The points (S02, S22) with values (−0.49, 1.08) and (−0.42, 1.13) are located in the upper left corner of Figure b, as they represent strong perpendicular ordering and large rhombicity. Figure b refers to the rhombic L = 2 potential, whereas Figure a refers to the rhombic L = 1 potential. Figure a shows better sensitivity in the region under consideration than Figure b. This indicates that analyzing 15N relaxation in compact proteins such as GB3 using the rhombic L = 1 potentials is likely to yield local potentials, hence pertinent order parameters and conformational entropy, which are determined with enhanced certainty. This is useful information for future work.

Future Prospects

It is of interest to compare for a given NMR relaxation probe dynamic structures associated with the same value of S. This can be accomplished by the following strategy:[1] Analyze NMR relaxation data of a given probe with SRLS and determine the “experimental” c02 and c22 values;[2] calculate S (eq ) and use Figure b to determine the corresponding isoline;[3] select representative pairs of c02 and c22 belonging to this isoline;[4] use these c02 and c22 pairs unchanged in SRLS data fitting and determine the corresponding local motional rates and local geometry;[5] and compare the results of steps 1 and 4.

Comments

(1) Lately, pressure-dependent[42] and temperature-dependent[43] studies have been performed in the context of conformational entropy derivation. The results of such studies might be useful in a project where explicit SRLS potentials and statistical MD-derived POMFs improve one another within the scope of an iterative scheme. We contemplate devising such a scheme in future work. (2) We derive conformational entropy from restricted local motions. In the context of NMR relaxation, the pertinent restrictions are “observed” sources.[2] There exists a different approach pursued, e.g., in ref (44), where the entropy changes are derived using an “entropy meter”. The latter is an expression comprising S2 from observed sources as well as adjustable coefficients that “project the experimentally measured changes in motion across the entire protein and ligand”. The projected changes are “unobserved” sources. Such contributions are outside the scope of our study.

Conclusions

The local potentials, u, at the site of mobile bond-vectors in proteins have been expressed in terms of the real linear combinations of the Wigner rotation matrix elements, D0 (in brief, real Wigner functions), with L = 1 or 2. From them, the conformational entropy, S, has been derived. To determine the effect of the symmetry (axial or rhombic) and L-parity of the local potential on the associated conformational entropy, correlation graphs between S and the coefficients of u, as well as between Sk and the order parameters defined in terms of u, have been created. The S patterns obtained are highly specific and exhibit distinctive parameter-range-dependent sensitivity. This lays the groundwork for devising potentials for the determination of S that best suit given physical circumstances.

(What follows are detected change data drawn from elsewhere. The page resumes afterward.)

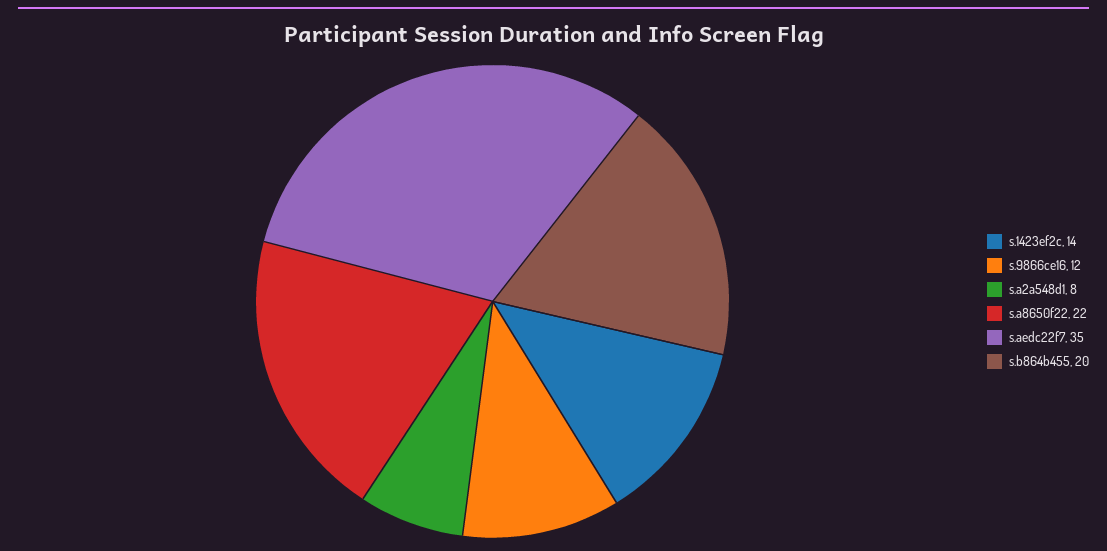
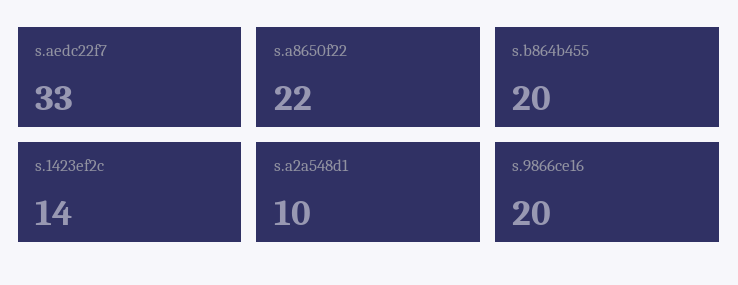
  {
    "s.1423ef2c": 14,
-   "s.9866ce16": 12,
+   "s.9866ce16": 20,
-   "s.a2a548d1": 8,
+   "s.a2a548d1": 10,
    "s.a8650f22": 22,
-   "s.aedc22f7": 35,
+   "s.aedc22f7": 33,
    "s.b864b455": 20
  }

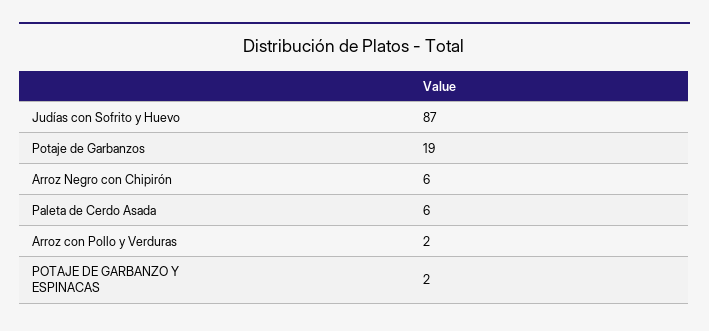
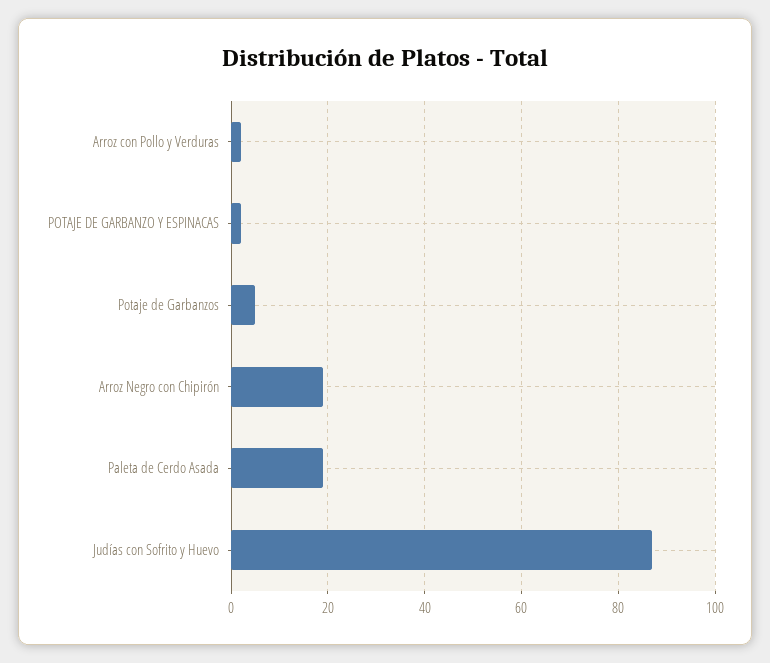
  {
    "Judías con Sofrito y Huevo": 87,
-   "Potaje de Garbanzos": 19,
+   "Potaje de Garbanzos": 5,
-   "Arroz Negro con Chipirón": 6,
+   "Arroz Negro con Chipirón": 20,
-   "Paleta de Cerdo Asada": 6,
+   "Paleta de Cerdo Asada": 20,
    "Arroz con Pollo y Verduras": 2,
    "POTAJE DE GARBANZO Y ESPINACAS": 2
  }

NMR relaxation analysis has been invoked as a physical method that can profit substantially from these results. So can any physical method where the local restrictions are expressed in terms of real Wigner functions.

We use here the amide bond and the methyl moiety of proteins as examples of NMR relaxation probes. Additional examples are molecular moieties adsorbed as surfaces, embedded in membranes, or interlocked in metal–organic frameworks.